已保存的数据条目:
______
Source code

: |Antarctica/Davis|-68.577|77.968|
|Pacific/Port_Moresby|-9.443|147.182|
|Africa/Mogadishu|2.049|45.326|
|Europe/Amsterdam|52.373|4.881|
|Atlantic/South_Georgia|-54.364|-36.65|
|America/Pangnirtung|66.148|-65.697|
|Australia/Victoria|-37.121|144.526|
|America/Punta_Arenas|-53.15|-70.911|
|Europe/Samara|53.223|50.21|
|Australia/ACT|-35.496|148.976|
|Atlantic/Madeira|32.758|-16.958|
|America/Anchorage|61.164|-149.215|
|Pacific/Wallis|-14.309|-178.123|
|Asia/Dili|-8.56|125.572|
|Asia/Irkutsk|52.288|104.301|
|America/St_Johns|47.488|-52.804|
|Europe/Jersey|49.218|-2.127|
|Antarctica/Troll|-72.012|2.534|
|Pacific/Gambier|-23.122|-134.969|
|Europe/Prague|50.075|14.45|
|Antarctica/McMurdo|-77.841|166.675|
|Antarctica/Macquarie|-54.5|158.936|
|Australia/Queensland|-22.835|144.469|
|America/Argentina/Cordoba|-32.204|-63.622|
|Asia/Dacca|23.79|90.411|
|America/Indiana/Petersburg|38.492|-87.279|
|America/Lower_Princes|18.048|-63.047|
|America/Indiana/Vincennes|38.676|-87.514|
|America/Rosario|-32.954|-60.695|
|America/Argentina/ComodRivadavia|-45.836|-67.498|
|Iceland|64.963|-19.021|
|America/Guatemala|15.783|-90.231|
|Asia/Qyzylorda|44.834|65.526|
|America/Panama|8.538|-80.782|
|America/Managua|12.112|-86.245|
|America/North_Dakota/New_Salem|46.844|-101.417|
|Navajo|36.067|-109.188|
______
■ **练习**
把上面的所有行整理成一个 JSON 字符串列表，每行对应一个字符串，空行略去。

■ **你的回答**
[
  "Source code",
  ": |Antarctica/Davis|-68.577|77.968|",
  "|Pacific/Port_Moresby|-9.443|147.182|",
  "|Africa/Mogadishu|2.049|45.326|",
  "|Europe/Amsterdam|52.373|4.881|",
  "|Atlantic/South_Georgia|-54.364|-36.65|",
  "|America/Pangnirtung|66.148|-65.697|",
  "|Australia/Victoria|-37.121|144.526|",
  "|America/Punta_Arenas|-53.15|-70.911|",
  "|Europe/Samara|53.223|50.21|",
  "|Australia/ACT|-35.496|148.976|",
  "|Atlantic/Madeira|32.758|-16.958|",
  "|America/Anchorage|61.164|-149.215|",
  "|Pacific/Wallis|-14.309|-178.123|",
  "|Asia/Dili|-8.56|125.572|",
  "|Asia/Irkutsk|52.288|104.301|",
  "|America/St_Johns|47.488|-52.804|",
  "|Europe/Jersey|49.218|-2.127|",
  "|Antarctica/Troll|-72.012|2.534|",
  "|Pacific/Gambier|-23.122|-134.969|",
  "|Europe/Prague|50.075|14.45|",
  "|Antarctica/McMurdo|-77.841|166.675|",
  "|Antarctica/Macquarie|-54.5|158.936|",
  "|Australia/Queensland|-22.835|144.469|",
  "|America/Argentina/Cordoba|-32.204|-63.622|",
  "|Asia/Dacca|23.79|90.411|",
  "|America/Indiana/Petersburg|38.492|-87.279|",
  "|America/Lower_Princes|18.048|-63.047|",
  "|America/Indiana/Vincennes|38.676|-87.514|",
  "|America/Rosario|-32.954|-60.695|",
  "|America/Argentina/ComodRivadavia|-45.836|-67.498|",
  "|Iceland|64.963|-19.021|",
  "|America/Guatemala|15.783|-90.231|",
  "|Asia/Qyzylorda|44.834|65.526|",
  "|America/Panama|8.538|-80.782|",
  "|America/Managua|12.112|-86.245|",
  "|America/North_Dakota/New_Salem|46.844|-101.417|",
  "|Navajo|36.067|-109.188|"
]